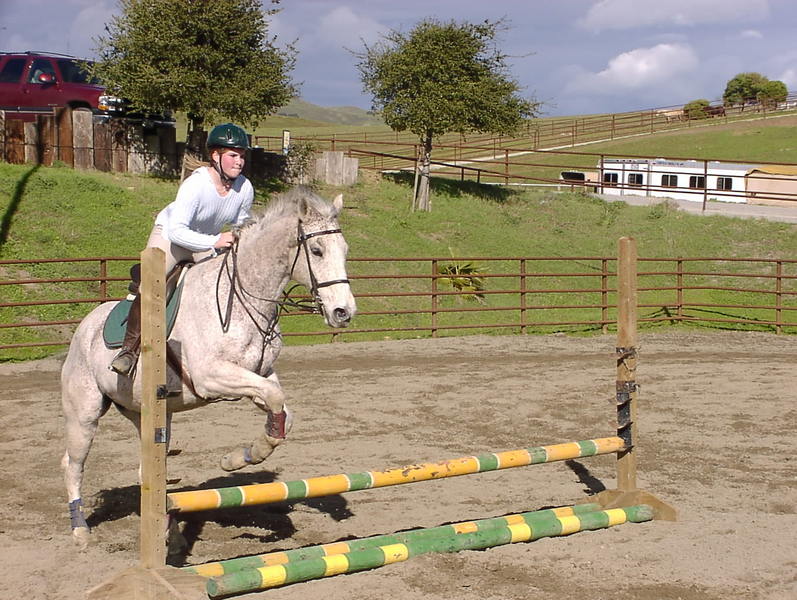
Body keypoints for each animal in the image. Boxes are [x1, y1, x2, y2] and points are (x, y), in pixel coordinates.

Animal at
____________
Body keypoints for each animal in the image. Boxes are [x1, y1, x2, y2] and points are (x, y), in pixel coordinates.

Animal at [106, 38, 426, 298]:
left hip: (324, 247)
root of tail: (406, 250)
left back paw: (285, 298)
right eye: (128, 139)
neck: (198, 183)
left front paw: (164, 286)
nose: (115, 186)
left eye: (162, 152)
____________
Exercise brief – Your reply should be a single number: the count of lines above that contain the word "left".

Response area – 4